Because all of our co-ordinators and most of our regulars will be away on October 16th, we have taken the unusual step of cancelling our forthcoming meeting.

So our next meeting will take place on the 20th of November, 2016, from 2-4pm in the Theory Room in Waverley Library.

Regards

Susan Beinart (Liaison, Waverley Writers of FOWL)

 

Our First Meeting

Sunday 21 February 2015 Present: Dina, Anne, Susan, Prim, Pamela, Libby, Madelein
Apologies: Garth, Geraldine, Gavin, Sunny

Anne Skyvington convened the meeting, and talked about the Guidelines for giving and receiving feedback Susan Beinart spoke about the Friends of Waverley Library, who are our sponsers. Seven people turned up, which was pleasing, given that no publicity has been done so far. Five people brought along poetry or prose that were discussed by the rest of the group. Madelein agreed to create a poster for the group.

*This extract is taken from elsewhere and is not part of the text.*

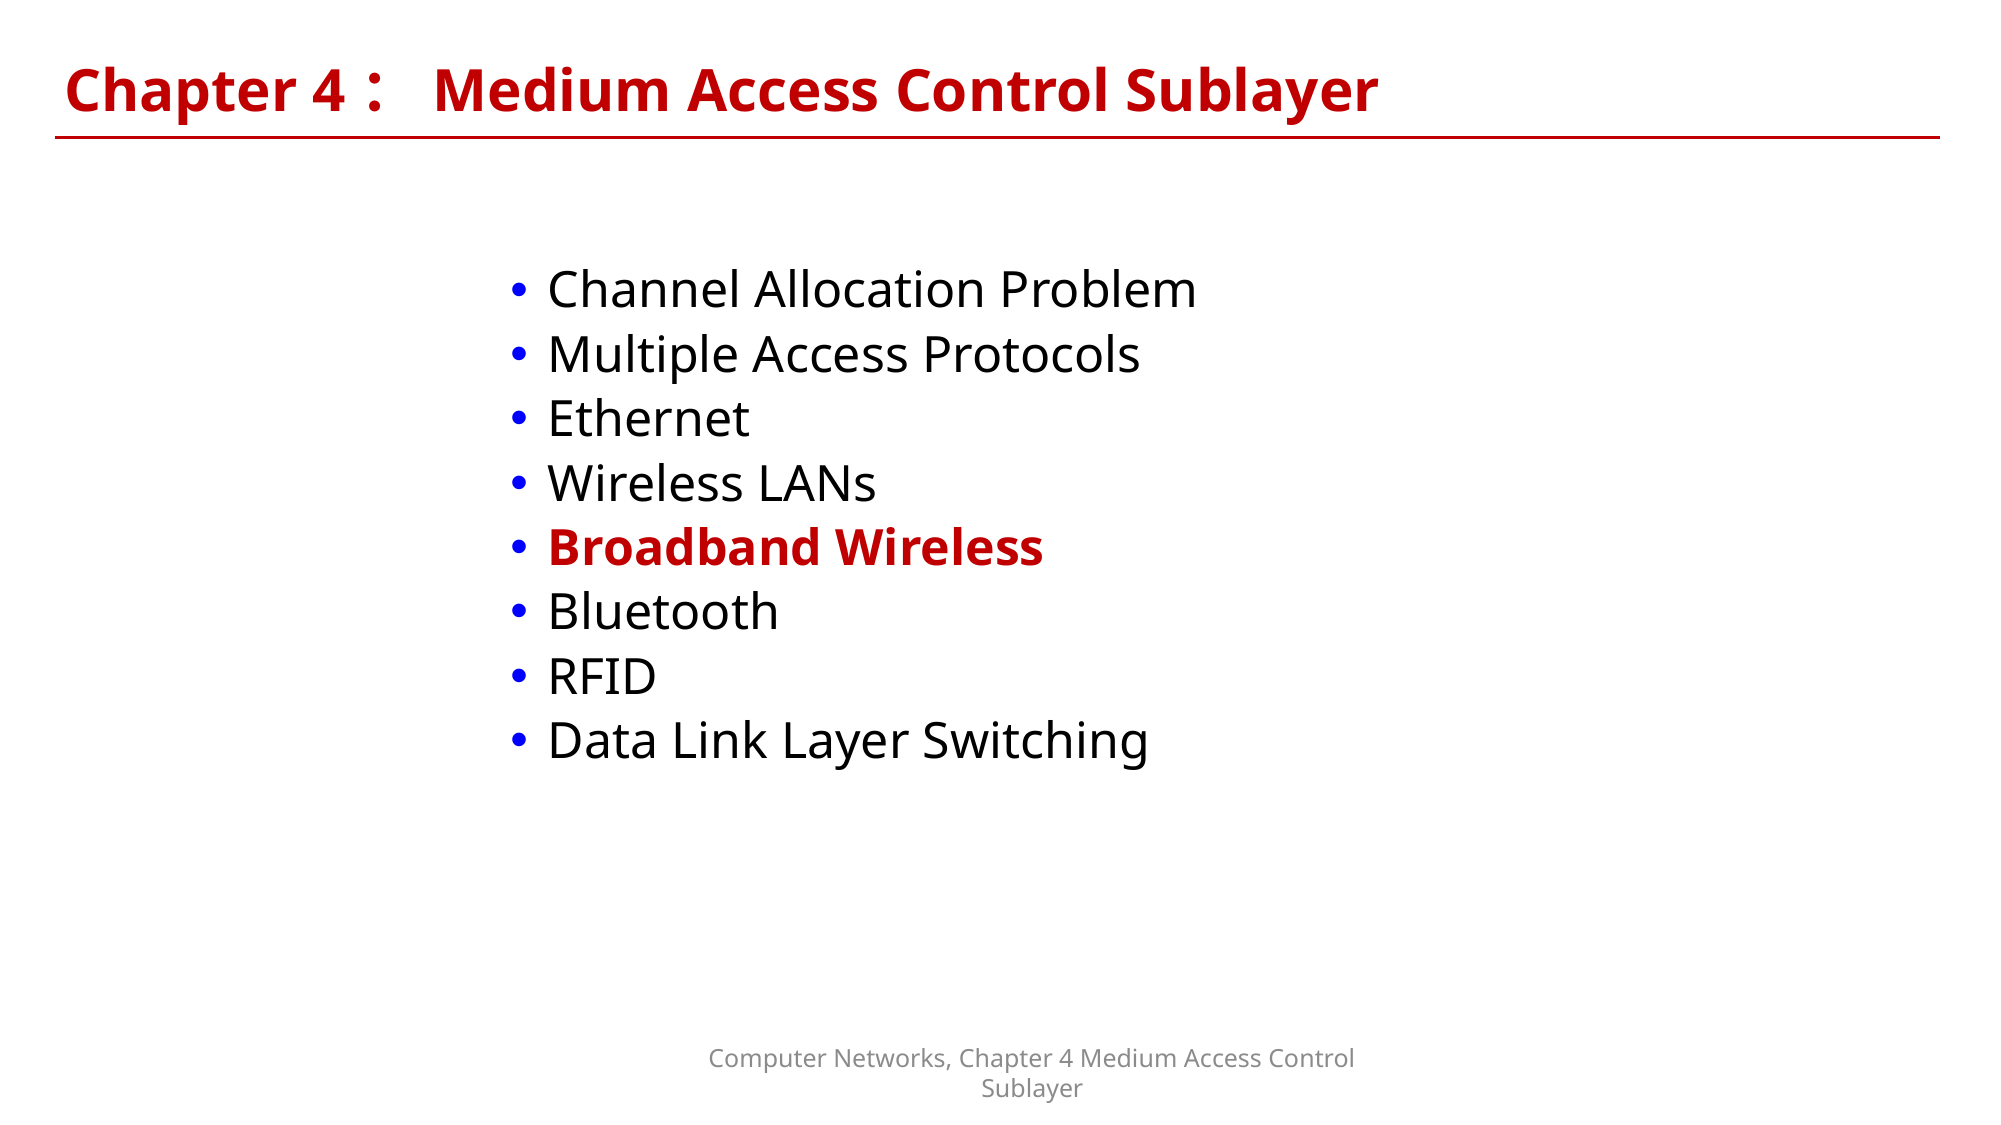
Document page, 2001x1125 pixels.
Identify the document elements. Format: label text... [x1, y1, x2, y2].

text_box Chapter 4：Medium Access Control Sublayer [49, 45, 1972, 130]
text_box Channel Allocation Problem Multiple Access Protocols Ethernet Wireless LANs Broadband Wireless Bluetooth RFID Data Link Layer Switching [420, 257, 1518, 832]
footer Computer Networks, Chapter 4 Medium Access Control Sublayer [662, 1042, 1403, 1103]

Guidelines for Giving Feedback

  1. The Sandwich Analogy: Say something positive before something negative, then finish on the positive or how to make it better.
  2. Take into account the basic issues of narrative structure, characterisation, evocative and atmospheric language, vivid settings, scenes creation, believable dialogue: relevant to all types of writing.
  3. It is important, ideally, to be widely read, in order to give wider acceptance.
  4. It is possibly better not to offer criticism if you do not like the genre or style of writing under consideration.
  5. Take on the task of critiquing with a positive and helpful intention; read carefully, trying to understand the writer’s point of view and creative goal; consider the genre and the narrator’s purpose in writing.
  6. Is the emphasis more on story, as opposed to experimenting with language in a way that is investigating psychological or philosophical issues?
  7. Remember that some people may be highly sensitive in relation to some pieces on offer. This is especially true for new writers, or those who have not offered their work for feedback before.
  8. Think carefully about what is not working for you, and what is working, before you offer criticism.
  9. Give the positives first and say why. Give the negatives next, and say why it doesn’t work for you, and how you think it could be made better.
  10. Be truthful in your criticism. The writer needs guidance not niceties.Say something about story, point of view and voice if you are good at the global view

Guidelines for Accepting Feedback

  1. Be prepared to receive negative, as well as positive criticism.
  2. Try to separate yourself from the work as much as possible.
  3. If possible, look on your work as a “product” after it is “out there”
  4. Look on feedback as a valuable means of improving your writing.
  5. Be ready to respond to negative criticism if you feel that it is not warranted; give your reasons for your opinion.
  6. Rewrite your work in accordance with the feedback received, and see if it is better. If not, stick to your guns!
  7. Do not change your work if you still disagree with the criticism.
  8. Remember that all writers have received negative feedback at times.
  9. One suggestion is not to show your work until you feel confident about it.
  10. A sure sign that you can write is that you keep going after knockbacks.